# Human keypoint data

:::::

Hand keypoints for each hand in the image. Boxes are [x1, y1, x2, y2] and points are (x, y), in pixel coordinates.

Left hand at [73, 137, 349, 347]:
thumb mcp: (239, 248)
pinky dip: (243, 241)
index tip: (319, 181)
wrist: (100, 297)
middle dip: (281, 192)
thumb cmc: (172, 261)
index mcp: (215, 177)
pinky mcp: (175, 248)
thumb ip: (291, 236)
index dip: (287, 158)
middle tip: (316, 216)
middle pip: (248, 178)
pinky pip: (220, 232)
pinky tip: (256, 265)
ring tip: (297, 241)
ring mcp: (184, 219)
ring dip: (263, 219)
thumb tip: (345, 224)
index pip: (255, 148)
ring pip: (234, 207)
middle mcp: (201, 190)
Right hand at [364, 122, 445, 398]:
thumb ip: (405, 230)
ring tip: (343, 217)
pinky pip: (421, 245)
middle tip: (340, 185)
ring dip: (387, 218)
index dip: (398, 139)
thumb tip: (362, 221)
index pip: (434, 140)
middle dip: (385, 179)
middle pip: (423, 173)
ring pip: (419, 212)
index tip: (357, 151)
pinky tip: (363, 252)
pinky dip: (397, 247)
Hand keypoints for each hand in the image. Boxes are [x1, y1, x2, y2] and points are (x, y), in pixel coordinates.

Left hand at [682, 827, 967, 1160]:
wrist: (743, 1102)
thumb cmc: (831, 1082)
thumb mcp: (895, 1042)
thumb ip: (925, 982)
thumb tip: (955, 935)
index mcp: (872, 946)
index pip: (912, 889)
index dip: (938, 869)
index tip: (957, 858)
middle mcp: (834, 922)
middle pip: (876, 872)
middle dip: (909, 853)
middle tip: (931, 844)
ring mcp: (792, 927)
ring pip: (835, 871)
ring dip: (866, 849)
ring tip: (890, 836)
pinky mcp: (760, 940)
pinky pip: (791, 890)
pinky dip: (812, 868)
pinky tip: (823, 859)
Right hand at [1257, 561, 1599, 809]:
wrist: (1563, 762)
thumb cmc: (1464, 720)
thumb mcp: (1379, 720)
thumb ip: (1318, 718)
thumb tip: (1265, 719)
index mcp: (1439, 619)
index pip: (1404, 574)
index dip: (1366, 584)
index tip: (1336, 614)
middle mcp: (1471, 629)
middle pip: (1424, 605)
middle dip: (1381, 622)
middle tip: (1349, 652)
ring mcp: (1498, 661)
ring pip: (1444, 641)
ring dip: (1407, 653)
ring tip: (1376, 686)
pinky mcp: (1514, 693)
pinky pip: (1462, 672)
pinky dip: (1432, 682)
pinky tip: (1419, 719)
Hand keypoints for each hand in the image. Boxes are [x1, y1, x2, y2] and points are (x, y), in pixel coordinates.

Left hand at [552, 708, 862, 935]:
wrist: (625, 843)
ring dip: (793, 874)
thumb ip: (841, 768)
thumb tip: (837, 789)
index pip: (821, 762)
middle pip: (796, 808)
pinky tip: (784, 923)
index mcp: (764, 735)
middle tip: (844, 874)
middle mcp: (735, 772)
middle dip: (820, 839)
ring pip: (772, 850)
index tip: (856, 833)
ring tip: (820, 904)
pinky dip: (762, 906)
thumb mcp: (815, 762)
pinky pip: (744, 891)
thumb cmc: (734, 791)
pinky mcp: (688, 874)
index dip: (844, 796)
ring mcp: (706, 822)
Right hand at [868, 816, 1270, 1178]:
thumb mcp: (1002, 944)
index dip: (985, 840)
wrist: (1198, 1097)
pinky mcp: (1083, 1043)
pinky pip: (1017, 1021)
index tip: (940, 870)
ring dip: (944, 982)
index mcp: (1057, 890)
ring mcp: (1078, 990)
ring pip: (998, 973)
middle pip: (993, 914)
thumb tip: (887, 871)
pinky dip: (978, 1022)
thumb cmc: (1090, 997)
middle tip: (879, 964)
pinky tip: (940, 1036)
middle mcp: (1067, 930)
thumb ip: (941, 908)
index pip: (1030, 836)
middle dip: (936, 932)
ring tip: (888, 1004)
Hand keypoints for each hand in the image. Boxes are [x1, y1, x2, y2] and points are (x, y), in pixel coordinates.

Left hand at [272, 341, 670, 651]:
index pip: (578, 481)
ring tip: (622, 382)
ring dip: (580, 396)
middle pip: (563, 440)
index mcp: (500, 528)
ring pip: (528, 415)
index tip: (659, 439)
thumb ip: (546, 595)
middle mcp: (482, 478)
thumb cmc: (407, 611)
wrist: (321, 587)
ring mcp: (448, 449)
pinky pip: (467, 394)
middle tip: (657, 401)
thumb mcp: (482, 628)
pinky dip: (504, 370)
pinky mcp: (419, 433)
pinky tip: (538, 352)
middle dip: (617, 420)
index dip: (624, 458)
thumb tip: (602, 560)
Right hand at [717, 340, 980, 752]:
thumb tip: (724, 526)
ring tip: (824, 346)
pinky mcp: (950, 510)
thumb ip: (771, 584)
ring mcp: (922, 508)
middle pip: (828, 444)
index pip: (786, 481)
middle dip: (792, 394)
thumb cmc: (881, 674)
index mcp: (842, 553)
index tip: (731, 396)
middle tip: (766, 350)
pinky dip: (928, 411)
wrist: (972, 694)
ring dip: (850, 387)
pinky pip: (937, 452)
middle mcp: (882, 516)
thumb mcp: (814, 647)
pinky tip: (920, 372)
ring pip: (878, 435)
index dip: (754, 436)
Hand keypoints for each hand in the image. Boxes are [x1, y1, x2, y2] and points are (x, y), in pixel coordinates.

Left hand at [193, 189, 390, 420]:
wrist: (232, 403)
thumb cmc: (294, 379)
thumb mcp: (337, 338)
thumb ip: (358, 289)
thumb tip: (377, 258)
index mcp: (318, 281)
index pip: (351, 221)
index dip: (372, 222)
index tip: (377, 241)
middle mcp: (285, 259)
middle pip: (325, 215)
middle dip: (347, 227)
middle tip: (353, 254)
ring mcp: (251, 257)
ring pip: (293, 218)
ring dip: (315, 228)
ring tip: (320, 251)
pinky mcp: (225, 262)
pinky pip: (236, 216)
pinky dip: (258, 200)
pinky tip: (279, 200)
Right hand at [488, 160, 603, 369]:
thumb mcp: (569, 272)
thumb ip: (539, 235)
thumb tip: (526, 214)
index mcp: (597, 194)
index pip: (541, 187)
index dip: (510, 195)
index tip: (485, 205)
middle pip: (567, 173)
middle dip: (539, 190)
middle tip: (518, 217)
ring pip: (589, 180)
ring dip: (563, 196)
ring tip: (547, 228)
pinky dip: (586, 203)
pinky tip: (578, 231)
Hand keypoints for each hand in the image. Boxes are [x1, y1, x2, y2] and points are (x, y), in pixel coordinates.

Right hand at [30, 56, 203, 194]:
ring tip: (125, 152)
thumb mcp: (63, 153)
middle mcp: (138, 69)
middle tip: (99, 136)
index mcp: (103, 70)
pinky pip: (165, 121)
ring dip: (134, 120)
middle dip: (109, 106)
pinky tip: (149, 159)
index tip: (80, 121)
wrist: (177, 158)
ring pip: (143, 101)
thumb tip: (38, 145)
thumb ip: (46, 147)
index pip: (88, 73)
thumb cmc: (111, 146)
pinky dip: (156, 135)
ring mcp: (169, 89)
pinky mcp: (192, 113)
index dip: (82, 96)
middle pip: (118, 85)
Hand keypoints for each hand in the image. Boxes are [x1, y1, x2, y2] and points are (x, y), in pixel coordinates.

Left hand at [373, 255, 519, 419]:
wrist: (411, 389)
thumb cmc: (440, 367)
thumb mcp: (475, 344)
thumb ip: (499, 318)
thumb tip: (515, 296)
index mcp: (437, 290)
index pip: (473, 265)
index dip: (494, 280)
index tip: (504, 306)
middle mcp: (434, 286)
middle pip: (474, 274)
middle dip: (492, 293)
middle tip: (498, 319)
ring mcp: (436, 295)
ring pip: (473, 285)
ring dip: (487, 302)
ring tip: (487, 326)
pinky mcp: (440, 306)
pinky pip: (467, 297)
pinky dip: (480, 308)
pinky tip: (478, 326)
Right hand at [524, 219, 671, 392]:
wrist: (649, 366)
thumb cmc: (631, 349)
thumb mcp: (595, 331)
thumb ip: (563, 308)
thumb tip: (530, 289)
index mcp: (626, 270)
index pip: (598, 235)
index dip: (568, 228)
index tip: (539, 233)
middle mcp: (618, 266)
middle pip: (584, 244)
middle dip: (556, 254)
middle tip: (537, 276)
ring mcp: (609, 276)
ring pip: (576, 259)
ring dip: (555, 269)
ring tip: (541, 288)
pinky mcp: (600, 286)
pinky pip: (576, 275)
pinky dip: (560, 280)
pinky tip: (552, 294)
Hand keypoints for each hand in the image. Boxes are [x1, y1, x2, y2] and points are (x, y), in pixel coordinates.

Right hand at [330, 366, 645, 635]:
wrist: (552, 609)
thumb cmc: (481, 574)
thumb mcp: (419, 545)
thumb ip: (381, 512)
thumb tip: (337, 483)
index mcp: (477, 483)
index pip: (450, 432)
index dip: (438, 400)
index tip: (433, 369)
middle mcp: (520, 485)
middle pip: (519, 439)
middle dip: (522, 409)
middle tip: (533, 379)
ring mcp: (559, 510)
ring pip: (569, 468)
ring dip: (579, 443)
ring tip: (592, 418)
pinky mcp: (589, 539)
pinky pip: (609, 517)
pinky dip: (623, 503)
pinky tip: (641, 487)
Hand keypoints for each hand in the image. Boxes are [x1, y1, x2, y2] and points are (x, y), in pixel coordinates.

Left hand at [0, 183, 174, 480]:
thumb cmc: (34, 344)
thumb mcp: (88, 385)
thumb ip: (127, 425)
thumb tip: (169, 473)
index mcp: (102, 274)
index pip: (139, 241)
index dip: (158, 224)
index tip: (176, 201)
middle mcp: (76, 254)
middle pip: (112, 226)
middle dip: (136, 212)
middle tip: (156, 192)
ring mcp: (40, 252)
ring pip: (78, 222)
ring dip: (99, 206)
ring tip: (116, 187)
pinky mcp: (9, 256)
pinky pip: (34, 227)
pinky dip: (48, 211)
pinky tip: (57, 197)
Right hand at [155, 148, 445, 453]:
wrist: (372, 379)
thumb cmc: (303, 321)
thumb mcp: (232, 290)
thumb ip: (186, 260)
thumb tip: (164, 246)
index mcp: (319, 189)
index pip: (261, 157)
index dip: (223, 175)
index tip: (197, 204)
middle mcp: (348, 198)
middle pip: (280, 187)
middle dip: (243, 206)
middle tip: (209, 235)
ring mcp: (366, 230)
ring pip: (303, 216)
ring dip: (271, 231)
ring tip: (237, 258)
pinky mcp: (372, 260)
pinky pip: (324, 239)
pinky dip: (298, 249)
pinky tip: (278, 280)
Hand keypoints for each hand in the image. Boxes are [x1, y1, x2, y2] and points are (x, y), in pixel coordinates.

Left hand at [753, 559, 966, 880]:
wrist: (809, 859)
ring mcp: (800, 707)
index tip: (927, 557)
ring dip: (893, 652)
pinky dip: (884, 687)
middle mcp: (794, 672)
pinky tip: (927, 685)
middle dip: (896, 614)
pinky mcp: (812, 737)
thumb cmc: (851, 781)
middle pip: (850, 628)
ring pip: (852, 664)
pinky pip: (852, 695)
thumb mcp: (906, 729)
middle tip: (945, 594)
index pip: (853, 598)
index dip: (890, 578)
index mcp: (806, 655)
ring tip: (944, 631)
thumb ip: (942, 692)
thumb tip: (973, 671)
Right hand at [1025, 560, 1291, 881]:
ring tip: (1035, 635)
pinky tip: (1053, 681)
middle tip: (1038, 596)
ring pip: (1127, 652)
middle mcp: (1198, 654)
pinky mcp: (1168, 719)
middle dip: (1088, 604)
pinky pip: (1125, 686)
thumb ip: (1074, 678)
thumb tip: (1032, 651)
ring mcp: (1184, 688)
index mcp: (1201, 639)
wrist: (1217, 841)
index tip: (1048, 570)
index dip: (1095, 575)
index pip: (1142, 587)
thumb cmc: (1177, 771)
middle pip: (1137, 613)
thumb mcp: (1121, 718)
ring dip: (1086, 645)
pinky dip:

:::::

Only lines with the word "Right" are wanted. Find and copy them from the records above.

# Solution for this task
Right hand at [364, 122, 445, 398]:
Right hand at [1257, 561, 1599, 809]:
Right hand at [868, 816, 1270, 1178]:
Right hand at [717, 340, 980, 752]:
Right hand at [488, 160, 603, 369]:
Right hand at [30, 56, 203, 194]:
Right hand at [524, 219, 671, 392]:
Right hand at [330, 366, 645, 635]:
Right hand at [155, 148, 445, 453]:
Right hand at [1025, 560, 1291, 881]:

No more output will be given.